Nyquist: half-automated
When you enable Nyquist during project setup, it adds test coverage research to your planning phase automatically — plans include verification requirements and can be blocked if tasks lack automated tests. That part works well.
What I didn’t realize: that’s only half of it. After execution, you still need to run /gsd:validate-phase N manually to audit whether the tests actually exist and generate any that are missing. Planning validates the plan, the audit validates the execution — but if the first half is baked into the automatic pipeline, the second half should be too. Having to remember a manual step after every execution is exactly the kind of discipline erosion GSD is supposed to prevent.
GSD-2
GSD-2 is a separate product — a standalone CLI built on the Pi coding agent, not a Claude Code plugin. It supports 20+ LLM providers, has a real state machine for auto mode with crash recovery and budget ceilings, and uses git worktree isolation with squash merges per milestone. Different philosophy: more autonomous, less interactive.
I tried it with GPT 4.5 and went straight into auto mode. That was probably a mistake — it skipped steps I was used to having, and the experience felt untethered compared to v1’s structured control. Configuration wasn’t obvious, and my Claude Code plugins didn’t carry over. Combined with the lack of a “wow” moment, I went back to v1.
The architecture is interesting. If GSD-2 matures and the interactive discussion model from v1 makes it in, it could be compelling.
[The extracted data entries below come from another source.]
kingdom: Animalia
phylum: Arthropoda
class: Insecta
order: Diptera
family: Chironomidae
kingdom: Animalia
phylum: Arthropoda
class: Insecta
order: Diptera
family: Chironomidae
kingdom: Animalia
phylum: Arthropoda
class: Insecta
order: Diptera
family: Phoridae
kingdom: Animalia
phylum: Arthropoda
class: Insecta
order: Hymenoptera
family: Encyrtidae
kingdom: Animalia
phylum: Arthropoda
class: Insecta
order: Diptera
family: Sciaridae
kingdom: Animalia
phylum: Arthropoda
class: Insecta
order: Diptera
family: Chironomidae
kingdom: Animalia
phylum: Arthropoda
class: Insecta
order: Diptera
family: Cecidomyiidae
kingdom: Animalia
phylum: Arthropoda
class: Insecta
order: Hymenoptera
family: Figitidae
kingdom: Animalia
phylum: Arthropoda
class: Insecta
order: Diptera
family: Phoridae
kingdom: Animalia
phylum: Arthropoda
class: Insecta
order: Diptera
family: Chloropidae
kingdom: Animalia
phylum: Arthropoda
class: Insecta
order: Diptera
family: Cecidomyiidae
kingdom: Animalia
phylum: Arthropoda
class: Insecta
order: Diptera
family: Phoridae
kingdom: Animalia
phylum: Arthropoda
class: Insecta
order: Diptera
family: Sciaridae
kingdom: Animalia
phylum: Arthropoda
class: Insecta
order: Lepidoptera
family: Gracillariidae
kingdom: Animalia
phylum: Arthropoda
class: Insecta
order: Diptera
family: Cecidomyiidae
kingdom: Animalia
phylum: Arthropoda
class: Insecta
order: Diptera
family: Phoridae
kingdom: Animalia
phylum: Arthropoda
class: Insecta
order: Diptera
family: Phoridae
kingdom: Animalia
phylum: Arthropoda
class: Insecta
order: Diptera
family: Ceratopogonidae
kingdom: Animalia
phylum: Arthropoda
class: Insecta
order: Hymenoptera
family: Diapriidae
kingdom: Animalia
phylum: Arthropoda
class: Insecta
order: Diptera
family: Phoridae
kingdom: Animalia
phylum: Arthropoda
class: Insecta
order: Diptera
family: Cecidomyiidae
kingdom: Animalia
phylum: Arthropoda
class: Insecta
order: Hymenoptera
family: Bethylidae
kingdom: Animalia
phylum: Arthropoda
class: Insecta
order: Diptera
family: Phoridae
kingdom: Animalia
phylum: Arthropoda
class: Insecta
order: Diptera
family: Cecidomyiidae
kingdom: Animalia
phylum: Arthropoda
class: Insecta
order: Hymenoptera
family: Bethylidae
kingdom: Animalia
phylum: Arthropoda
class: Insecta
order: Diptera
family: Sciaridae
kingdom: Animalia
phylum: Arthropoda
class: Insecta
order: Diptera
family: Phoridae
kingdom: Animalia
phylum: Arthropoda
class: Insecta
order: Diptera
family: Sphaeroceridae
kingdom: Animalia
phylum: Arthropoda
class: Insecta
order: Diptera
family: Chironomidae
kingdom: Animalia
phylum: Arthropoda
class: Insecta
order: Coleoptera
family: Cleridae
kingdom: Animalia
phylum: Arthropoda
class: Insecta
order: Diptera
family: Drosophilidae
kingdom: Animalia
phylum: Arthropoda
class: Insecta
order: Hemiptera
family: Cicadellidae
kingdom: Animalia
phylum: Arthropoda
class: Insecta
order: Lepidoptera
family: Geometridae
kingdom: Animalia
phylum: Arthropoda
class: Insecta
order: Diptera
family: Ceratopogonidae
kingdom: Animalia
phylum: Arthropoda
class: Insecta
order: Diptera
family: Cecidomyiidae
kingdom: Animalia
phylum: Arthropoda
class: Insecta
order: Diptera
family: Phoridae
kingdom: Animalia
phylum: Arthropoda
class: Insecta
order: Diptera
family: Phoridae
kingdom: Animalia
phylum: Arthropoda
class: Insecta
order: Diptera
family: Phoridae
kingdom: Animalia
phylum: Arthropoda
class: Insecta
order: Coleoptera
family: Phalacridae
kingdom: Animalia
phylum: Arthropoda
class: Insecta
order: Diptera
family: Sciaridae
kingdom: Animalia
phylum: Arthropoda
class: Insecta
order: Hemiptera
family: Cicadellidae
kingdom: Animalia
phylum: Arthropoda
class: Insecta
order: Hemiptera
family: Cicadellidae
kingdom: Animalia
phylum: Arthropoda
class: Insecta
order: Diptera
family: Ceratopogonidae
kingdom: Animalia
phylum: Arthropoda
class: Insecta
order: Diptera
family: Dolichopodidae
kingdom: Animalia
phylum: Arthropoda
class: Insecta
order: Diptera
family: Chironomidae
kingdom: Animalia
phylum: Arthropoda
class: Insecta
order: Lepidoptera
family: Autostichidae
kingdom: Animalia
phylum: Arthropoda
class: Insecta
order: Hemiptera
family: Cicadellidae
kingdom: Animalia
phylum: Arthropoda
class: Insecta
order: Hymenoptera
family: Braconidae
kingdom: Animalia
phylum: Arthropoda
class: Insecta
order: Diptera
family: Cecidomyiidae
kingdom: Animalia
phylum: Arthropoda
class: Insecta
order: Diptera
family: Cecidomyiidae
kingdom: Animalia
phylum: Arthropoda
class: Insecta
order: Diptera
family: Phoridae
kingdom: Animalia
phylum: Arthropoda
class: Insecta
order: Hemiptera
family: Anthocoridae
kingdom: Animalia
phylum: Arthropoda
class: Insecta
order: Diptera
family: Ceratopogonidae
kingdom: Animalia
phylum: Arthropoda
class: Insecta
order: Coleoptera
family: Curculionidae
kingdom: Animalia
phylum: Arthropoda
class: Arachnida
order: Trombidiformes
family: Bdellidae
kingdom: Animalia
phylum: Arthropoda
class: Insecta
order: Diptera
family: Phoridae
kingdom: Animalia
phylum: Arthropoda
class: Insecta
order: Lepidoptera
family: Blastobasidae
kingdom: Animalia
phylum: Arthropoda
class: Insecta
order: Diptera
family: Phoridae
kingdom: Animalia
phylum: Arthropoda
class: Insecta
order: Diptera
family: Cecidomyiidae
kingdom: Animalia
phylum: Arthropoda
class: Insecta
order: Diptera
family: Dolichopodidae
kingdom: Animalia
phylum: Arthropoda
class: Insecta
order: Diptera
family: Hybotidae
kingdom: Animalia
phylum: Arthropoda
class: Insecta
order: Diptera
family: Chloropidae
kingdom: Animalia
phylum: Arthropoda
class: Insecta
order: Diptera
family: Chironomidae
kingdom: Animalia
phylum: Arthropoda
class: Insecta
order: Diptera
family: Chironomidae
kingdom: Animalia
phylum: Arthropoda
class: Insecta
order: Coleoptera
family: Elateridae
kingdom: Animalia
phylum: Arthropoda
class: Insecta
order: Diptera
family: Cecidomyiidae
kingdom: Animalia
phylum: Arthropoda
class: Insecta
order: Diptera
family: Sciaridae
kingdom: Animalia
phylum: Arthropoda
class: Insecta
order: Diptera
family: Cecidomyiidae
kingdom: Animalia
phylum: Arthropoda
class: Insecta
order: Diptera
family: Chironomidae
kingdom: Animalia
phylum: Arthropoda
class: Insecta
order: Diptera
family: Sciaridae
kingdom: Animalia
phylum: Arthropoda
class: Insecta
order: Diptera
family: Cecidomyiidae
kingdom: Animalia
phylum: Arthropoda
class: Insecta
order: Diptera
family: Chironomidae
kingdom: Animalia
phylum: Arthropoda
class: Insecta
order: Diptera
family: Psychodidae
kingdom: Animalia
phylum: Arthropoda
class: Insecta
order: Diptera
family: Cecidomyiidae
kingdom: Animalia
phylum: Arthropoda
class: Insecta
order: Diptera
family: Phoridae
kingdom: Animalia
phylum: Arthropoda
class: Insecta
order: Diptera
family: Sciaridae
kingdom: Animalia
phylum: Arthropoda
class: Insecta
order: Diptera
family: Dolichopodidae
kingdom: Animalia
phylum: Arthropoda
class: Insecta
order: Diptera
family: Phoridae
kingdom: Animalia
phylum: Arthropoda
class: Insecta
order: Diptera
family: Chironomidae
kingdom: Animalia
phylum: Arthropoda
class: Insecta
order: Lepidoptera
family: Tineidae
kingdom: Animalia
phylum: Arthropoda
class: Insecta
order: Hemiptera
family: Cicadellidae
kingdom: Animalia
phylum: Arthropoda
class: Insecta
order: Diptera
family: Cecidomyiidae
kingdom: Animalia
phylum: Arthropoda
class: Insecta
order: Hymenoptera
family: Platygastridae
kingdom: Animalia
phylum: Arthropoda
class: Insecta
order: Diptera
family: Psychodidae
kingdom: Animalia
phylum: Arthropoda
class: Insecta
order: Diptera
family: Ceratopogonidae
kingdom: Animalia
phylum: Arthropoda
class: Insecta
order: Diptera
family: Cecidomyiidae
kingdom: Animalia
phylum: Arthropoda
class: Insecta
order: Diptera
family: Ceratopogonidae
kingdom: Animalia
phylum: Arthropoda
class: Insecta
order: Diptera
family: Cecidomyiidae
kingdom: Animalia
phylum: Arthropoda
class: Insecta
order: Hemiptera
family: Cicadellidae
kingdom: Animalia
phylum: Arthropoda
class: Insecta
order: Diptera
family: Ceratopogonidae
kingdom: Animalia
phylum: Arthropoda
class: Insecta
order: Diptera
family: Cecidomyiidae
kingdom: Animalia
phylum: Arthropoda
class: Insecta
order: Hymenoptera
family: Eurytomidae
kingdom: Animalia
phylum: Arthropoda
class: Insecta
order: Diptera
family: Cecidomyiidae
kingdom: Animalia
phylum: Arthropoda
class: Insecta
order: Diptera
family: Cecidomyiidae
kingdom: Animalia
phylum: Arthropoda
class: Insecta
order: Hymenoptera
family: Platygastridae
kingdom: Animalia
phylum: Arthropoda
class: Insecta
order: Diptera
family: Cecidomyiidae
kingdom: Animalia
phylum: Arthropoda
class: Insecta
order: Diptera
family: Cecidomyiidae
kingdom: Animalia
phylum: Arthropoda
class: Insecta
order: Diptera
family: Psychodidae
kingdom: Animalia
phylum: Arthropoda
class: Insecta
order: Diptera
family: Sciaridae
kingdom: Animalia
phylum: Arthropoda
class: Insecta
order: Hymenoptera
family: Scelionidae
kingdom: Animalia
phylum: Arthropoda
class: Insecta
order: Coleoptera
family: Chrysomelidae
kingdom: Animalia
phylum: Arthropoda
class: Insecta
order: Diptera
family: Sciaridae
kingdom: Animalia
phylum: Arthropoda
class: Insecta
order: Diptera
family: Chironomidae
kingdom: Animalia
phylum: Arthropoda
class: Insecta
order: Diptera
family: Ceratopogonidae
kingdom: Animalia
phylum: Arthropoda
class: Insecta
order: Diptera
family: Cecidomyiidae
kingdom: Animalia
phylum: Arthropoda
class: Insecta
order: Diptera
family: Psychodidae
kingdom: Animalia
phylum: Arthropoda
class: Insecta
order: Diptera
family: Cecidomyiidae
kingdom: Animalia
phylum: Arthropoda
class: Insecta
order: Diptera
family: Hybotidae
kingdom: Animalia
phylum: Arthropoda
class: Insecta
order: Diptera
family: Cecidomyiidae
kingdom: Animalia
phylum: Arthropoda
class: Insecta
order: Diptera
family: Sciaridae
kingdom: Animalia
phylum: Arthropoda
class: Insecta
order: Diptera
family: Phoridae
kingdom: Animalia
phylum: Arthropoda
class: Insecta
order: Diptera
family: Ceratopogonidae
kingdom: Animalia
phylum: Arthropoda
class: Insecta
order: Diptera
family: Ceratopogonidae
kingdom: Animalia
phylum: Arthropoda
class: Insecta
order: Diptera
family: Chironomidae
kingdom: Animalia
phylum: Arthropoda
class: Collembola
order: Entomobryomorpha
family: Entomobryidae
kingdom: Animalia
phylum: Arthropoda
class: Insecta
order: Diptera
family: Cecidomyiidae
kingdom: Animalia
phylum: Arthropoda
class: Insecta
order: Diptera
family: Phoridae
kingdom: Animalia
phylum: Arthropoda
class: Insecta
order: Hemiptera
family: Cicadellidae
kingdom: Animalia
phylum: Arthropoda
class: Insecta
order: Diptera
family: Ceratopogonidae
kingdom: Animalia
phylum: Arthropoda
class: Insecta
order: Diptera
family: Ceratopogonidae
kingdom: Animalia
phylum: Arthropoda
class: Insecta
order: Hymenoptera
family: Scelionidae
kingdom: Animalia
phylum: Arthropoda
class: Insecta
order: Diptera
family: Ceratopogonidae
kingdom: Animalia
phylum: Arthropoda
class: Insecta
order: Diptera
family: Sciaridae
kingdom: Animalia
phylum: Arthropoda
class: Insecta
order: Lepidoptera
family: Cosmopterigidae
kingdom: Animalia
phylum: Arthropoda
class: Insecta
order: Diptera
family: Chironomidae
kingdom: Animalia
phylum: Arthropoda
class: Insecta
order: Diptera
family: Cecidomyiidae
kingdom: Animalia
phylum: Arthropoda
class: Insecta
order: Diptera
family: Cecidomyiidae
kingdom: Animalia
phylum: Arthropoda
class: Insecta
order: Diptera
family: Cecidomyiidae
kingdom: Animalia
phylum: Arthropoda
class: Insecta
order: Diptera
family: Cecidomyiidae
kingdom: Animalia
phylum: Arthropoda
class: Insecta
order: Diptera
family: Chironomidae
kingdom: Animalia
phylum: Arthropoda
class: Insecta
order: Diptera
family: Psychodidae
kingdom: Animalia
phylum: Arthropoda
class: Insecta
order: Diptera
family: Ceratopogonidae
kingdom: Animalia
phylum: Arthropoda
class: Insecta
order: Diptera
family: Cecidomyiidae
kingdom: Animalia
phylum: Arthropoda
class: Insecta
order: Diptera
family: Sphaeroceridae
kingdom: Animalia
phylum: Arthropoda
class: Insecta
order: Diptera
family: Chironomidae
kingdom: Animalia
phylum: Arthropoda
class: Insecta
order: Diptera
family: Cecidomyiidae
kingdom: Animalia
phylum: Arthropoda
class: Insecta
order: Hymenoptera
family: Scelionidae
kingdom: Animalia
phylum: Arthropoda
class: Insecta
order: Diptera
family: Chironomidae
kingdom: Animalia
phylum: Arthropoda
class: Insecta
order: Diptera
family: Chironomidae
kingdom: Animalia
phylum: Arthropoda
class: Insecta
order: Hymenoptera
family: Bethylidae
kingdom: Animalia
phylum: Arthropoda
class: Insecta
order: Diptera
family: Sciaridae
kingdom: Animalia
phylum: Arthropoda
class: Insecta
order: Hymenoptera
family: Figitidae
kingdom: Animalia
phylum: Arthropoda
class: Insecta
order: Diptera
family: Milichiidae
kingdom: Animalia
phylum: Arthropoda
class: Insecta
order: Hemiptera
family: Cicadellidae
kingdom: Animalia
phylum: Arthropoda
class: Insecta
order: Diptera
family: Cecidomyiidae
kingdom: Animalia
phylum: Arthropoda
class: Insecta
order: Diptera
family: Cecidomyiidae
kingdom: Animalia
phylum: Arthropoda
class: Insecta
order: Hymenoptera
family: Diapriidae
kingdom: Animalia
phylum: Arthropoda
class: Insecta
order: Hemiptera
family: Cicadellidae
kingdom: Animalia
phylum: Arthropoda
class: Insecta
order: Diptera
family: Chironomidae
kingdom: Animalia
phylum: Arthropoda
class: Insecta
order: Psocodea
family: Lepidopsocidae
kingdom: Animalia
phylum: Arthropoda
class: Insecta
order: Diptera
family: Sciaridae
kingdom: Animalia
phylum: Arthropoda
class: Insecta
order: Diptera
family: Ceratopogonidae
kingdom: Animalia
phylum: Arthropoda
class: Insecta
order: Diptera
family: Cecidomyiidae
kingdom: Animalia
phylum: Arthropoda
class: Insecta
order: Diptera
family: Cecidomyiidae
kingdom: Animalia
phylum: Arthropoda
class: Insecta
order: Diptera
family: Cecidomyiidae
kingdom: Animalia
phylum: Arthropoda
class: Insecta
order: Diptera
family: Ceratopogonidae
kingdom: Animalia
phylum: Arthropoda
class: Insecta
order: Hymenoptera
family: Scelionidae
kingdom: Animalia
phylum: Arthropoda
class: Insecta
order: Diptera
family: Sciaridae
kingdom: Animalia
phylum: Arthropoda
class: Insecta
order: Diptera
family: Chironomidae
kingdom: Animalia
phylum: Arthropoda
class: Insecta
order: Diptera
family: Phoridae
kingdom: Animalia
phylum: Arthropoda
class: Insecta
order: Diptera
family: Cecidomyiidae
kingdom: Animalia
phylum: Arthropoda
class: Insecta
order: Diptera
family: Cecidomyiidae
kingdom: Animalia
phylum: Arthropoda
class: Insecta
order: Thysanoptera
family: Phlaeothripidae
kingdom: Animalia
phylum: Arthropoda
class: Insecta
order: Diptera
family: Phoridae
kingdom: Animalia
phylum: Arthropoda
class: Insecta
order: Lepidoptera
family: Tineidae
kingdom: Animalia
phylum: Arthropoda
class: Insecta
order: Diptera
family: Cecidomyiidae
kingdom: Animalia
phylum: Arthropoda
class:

If the maintainers move on from v1 and GSD-2 isn’t there yet, I’d consider forking v1 — the core workflow is too valuable to let go.
What I’d change
The original post has my earlier wishlist. Three more since:
Nyquist should be fully automatic. If planning-time Nyquist is part of the pipeline, the post-execution audit should be too. Having to remember /gsd:validate-phase after every execution defeats the purpose of enabling it during project setup.
Auto-advance should be one thing, not two. The config setting and the --auto flag behave differently in ways that aren’t obvious. The setting powers through your entire milestone; the flag chains within a single phase. If you don’t know this, you’ll end up where I did — watching your discussions happen without you.
UAT should be automatable. Interactive UAT makes sense as an option, but sometimes you just want the system to verify on its own. I end up running acceptance tests through /gsd:debug as a workaround. A hands-off verification mode — where GSD runs the tests, checks the results, and only pulls you in when something fails — would close the last manual gap in the pipeline.
These aren’t dealbreakers — they’re friction points in a system that’s otherwise remarkably disciplined. The original post’s thesis still holds: the value of GSD is that it doesn’t get lazy when you do. These are the edges where that promise has room to grow.